## Task details
Report the tally of lines featuring the word "author" in the entries below, without anything else.

::: Records for the exercise :::

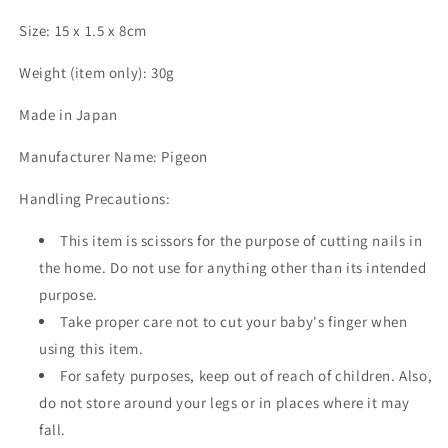
Size: 15 x 1.5 x 8cm
Weight (item only): 30g
Made in Japan
Manufacturer Name: Pigeon
Handling Precautions:
This item is scissors for the purpose of cutting nails in
the home. Do not use for anything other than its intended
purpose.
Take proper care not to cut your baby's finger when
using this item.
For safety purposes, keep out of reach of children. Also,
do not store around your legs or in places where it may
fall.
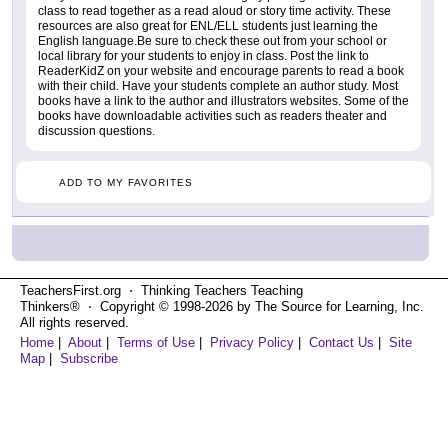
class to read together as a read aloud or story time activity. These
resources are also great for ENL/ELL students just learning the
English language.Be sure to check these out from your school or
local library for your students to enjoy in class. Post the link to
ReaderKidZ on your website and encourage parents to read a book
with their child. Have your students complete an author study. Most
books have a link to the author and illustrators websites. Some of the
books have downloadable activities such as readers theater and
discussion questions.
ADD TO MY FAVORITES
TeachersFirst.org ⋅ Thinking Teachers Teaching
Thinkers® ⋅ Copyright © 1998-2026 by The Source for Learning, Inc.
All rights reserved.
Home
|
About
|
Terms of Use
|
Privacy Policy
|
Contact Us
|
Site
Map
|
Subscribe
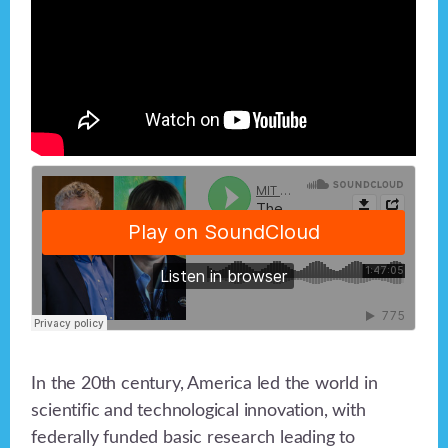
In the 20th century, America led the world in
scientific and technological innovation, with
federally funded basic research leading to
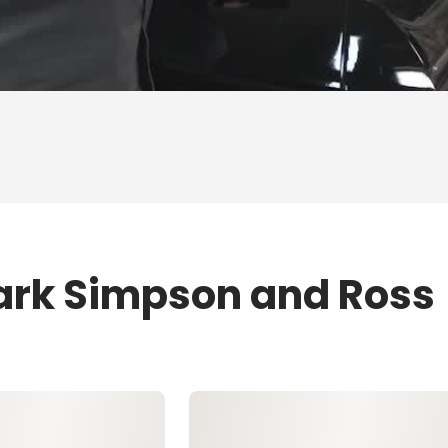
ark Simpson and Ross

:::

## Output of the task
2